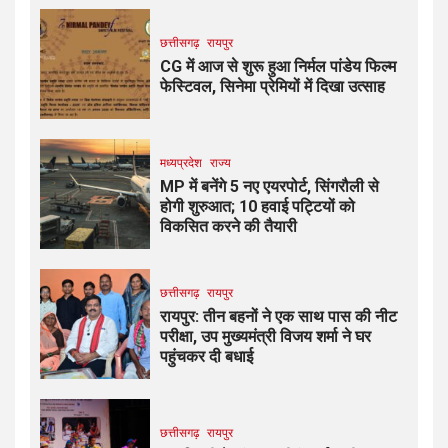
छत्तीसगढ़
रायपुर
CG में आज से शुरू हुआ निर्मल पांडेय फिल्म
फेस्टिवल, सिनेमा प्रेमियों में दिखा उत्साह
मध्यप्रदेश
राज्य
MP में बनेंगे 5 नए एयरपोर्ट, सिंगरौली से
होगी शुरुआत; 10 हवाई पट्टियों को
विकसित करने की तैयारी
छत्तीसगढ़
रायपुर
रायपुर: तीन बहनों ने एक साथ पास की नीट
परीक्षा, उप मुख्यमंत्री विजय शर्मा ने घर
पहुंचकर दी बधाई
छत्तीसगढ़
रायपुर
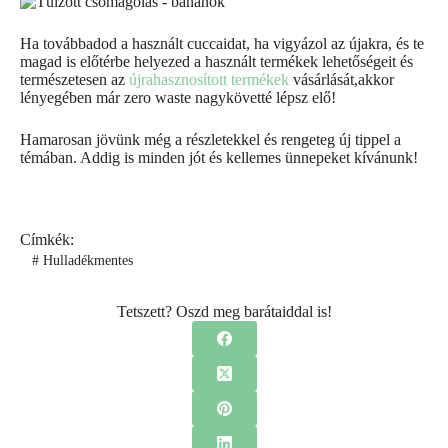
Ha továbbadod a használt cuccaidat, ha vigyázol az újakra, és te
magad is előtérbe helyezed a használt termékek lehetőségeit és
természetesen az
újrahasznosított termékek
vásárlását,akkor
lényegében már zero waste nagykövetté lépsz elő!
Hamarosan jövünk még a részletekkel és rengeteg új tippel a
témában. Addig is minden jót és kellemes ünnepeket kívánunk!
Címkék:
#
Hulladékmentes
Tetszett? Oszd meg barátaiddal is!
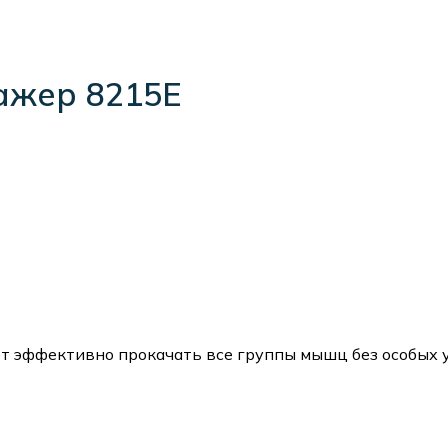
ажер 8215E
т эффективно прокачать все группы мышц без особых 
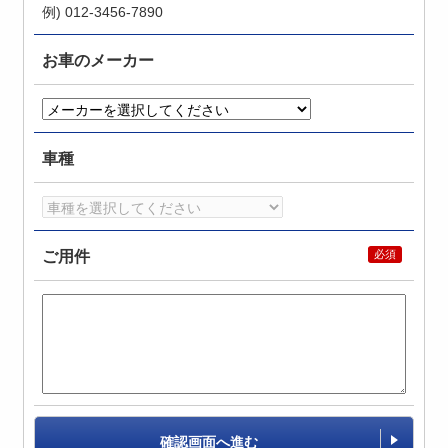
例) 012-3456-7890
お車のメーカー
車種
ご用件
確認画面へ進む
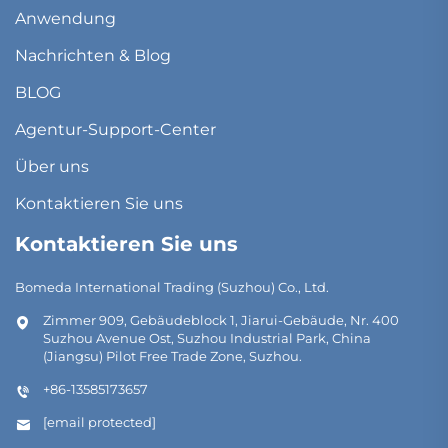
Anwendung
Nachrichten & Blog
BLOG
Agentur-Support-Center
Über uns
Kontaktieren Sie uns
Kontaktieren Sie uns
Bomeda International Trading (Suzhou) Co., Ltd.
Zimmer 909, Gebäudeblock 1, Jiarui-Gebäude, Nr. 400
Suzhou Avenue Ost, Suzhou Industrial Park, China
(Jiangsu) Pilot Free Trade Zone, Suzhou.
+86-13585173657
[email protected]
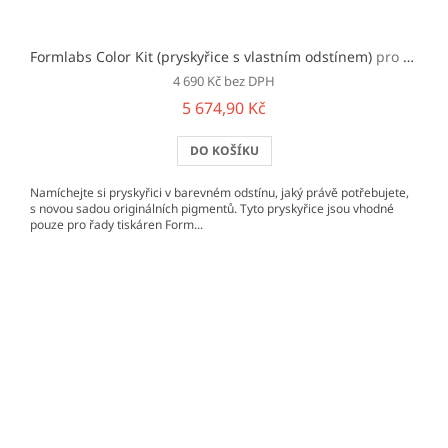
Formlabs Color Kit (pryskyřice s vlastním odstínem)
pro Form 2/3/+
4 690 Kč bez DPH
5 674,90 Kč
DO KOŠÍKU
Namíchejte si pryskyřici v barevném odstínu, jaký právě potřebujete,
s novou sadou originálních pigmentů. Tyto pryskyřice jsou vhodné
pouze pro řady tiskáren Form...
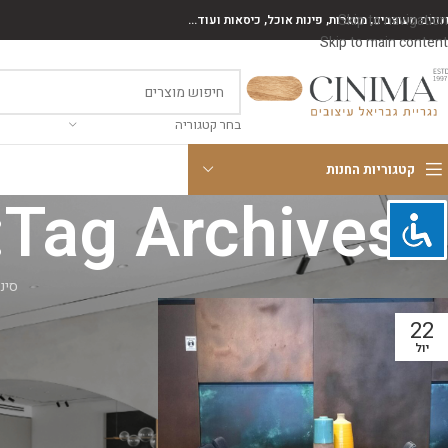
Skip to navigation
נונים מעוצבים, מסגרות, פינות אוכל, כיסאות ועוד...
Skip to main content
בחר קטגוריה
קטגוריות החנות
Tag Archives: עיצוב פינות אוכל עגולות
סינ
22
יול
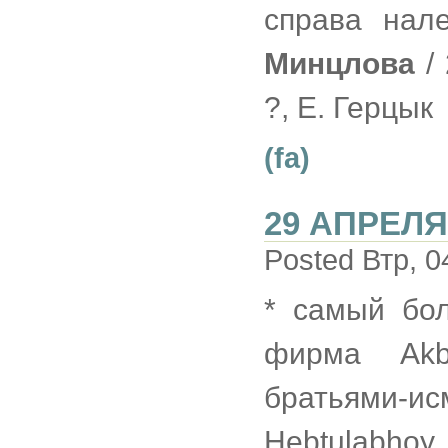
справа нале
Минцлова
/ 
?, Е. Герцык
(fa)
29 АПРЕЛЯ
Posted Втр, 0
* самый бо
фирма Akb
братьями-ис
Hebtulabhoy, 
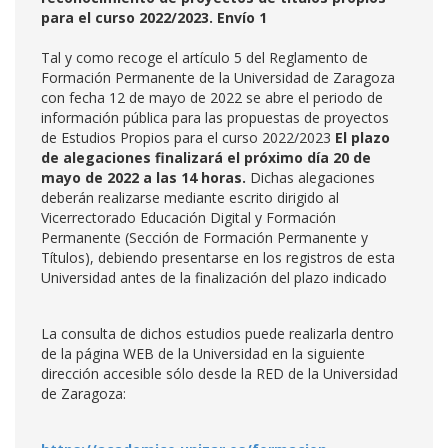
para el curso 2022/2023. Envío 1
Tal y como recoge el artículo 5 del Reglamento de
Formación Permanente de la Universidad de Zaragoza
con fecha 12 de mayo de 2022 se abre el periodo de
información pública para las propuestas de proyectos
de Estudios Propios para el curso 2022/2023
El plazo
de alegaciones finalizará el próximo día 20 de
mayo de 2022 a las 14 horas.
Dichas alegaciones
deberán realizarse mediante escrito dirigido al
Vicerrectorado Educación Digital y Formación
Permanente (Sección de Formación Permanente y
Títulos), debiendo presentarse en los registros de esta
Universidad antes de la finalización del plazo indicado
La consulta de dichos estudios puede realizarla dentro
de la página WEB de la Universidad en la siguiente
dirección accesible sólo desde la RED de la Universidad
de Zaragoza:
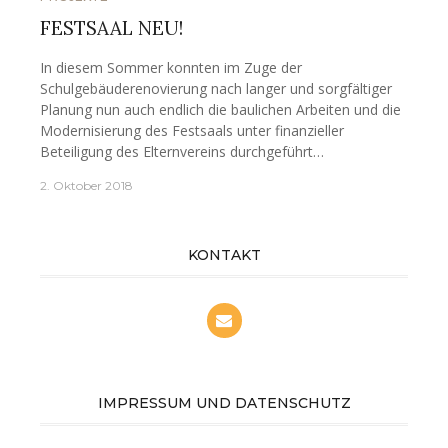
FESTSAAL NEU!
In diesem Sommer konnten im Zuge der
Schulgebäuderenovierung nach langer und sorgfältiger
Planung nun auch endlich die baulichen Arbeiten und die
Modernisierung des Festsaals unter finanzieller
Beteiligung des Elternvereins durchgeführt…
2. Oktober 2018
KONTAKT
IMPRESSUM UND DATENSCHUTZ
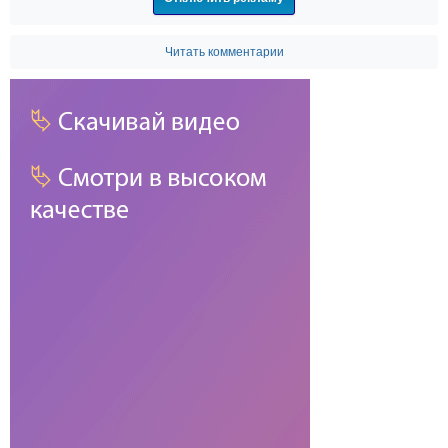
Читать комментарии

************

ABOUT THIS EXERCISE » Nothing but the pictures may be dropped; output the records above exactly.

YOUR SOLUTION »
छत्तीसगढ़
रायपुर
CG में आज से शुरू हुआ निर्मल पांडेय फिल्म
फेस्टिवल, सिनेमा प्रेमियों में दिखा उत्साह
मध्यप्रदेश
राज्य
MP में बनेंगे 5 नए एयरपोर्ट, सिंगरौली से
होगी शुरुआत; 10 हवाई पट्टियों को
विकसित करने की तैयारी
छत्तीसगढ़
रायपुर
रायपुर: तीन बहनों ने एक साथ पास की नीट
परीक्षा, उप मुख्यमंत्री विजय शर्मा ने घर
पहुंचकर दी बधाई
छत्तीसगढ़
रायपुर
Ha továbbadod a használt cuccaidat, ha vigyázol az újakra, és te
magad is előtérbe helyezed a használt termékek lehetőségeit és
természetesen az
újrahasznosított termékek
vásárlását,akkor
lényegében már zero waste nagykövetté lépsz elő!
Hamarosan jövünk még a részletekkel és rengeteg új tippel a
témában. Addig is minden jót és kellemes ünnepeket kívánunk!
Címkék:
#
Hulladékmentes
Tetszett? Oszd meg barátaiddal is!
ажер 8215E
т эффективно прокачать все группы мышц без особых 
例) 012-3456-7890
お車のメーカー
車種
ご用件
確認画面へ進む
Anwendung
Nachrichten & Blog
BLOG
Agentur-Support-Center
Über uns
Kontaktieren Sie uns
Kontaktieren Sie uns
Bomeda International Trading (Suzhou) Co., Ltd.
Zimmer 909, Gebäudeblock 1, Jiarui-Gebäude, Nr. 400
Suzhou Avenue Ost, Suzhou Industrial Park, China
(Jiangsu) Pilot Free Trade Zone, Suzhou.
+86-13585173657
[email protected]
Formlabs Color Kit (pryskyřice s vlastním odstínem)
pro Form 2/3/+
4 690 Kč bez DPH
5 674,90 Kč
DO KOŠÍKU
Namíchejte si pryskyřici v barevném odstínu, jaký právě potřebujete,
s novou sadou originálních pigmentů. Tyto pryskyřice jsou vhodné
pouze pro řady tiskáren Form...
Skip to navigation
נונים מעוצבים, מסגרות, פינות אוכל, כיסאות ועוד...
Skip to main content
בחר קטגוריה
קטגוריות החנות
Tag Archives: עיצוב פינות אוכל עגולות
סינ
22
יול
справа нале
Минцлова
/ 
?, Е. Герцык
(fa)
29 АПРЕЛЯ
Posted Втр, 0
* самый бо
фирма Akb
братьями-ис
Hebtulabhoy, 
para el curso 2022/2023. Envío 1
Tal y como recoge el artículo 5 del Reglamento de
Formación Permanente de la Universidad de Zaragoza
con fecha 12 de mayo de 2022 se abre el periodo de
información pública para las propuestas de proyectos
de Estudios Propios para el curso 2022/2023
El plazo
de alegaciones finalizará el próximo día 20 de
mayo de 2022 a las 14 horas.
Dichas alegaciones
deberán realizarse mediante escrito dirigido al
Vicerrectorado Educación Digital y Formación
Permanente (Sección de Formación Permanente y
Títulos), debiendo presentarse en los registros de esta
Universidad antes de la finalización del plazo indicado
La consulta de dichos estudios puede realizarla dentro
de la página WEB de la Universidad en la siguiente
dirección accesible sólo desde la RED de la Universidad
de Zaragoza:
FESTSAAL NEU!
In diesem Sommer konnten im Zuge der
Schulgebäuderenovierung nach langer und sorgfältiger
Planung nun auch endlich die baulichen Arbeiten und die
Modernisierung des Festsaals unter finanzieller
Beteiligung des Elternvereins durchgeführt…
2. Oktober 2018
KONTAKT
IMPRESSUM UND DATENSCHUTZ
Читать комментарии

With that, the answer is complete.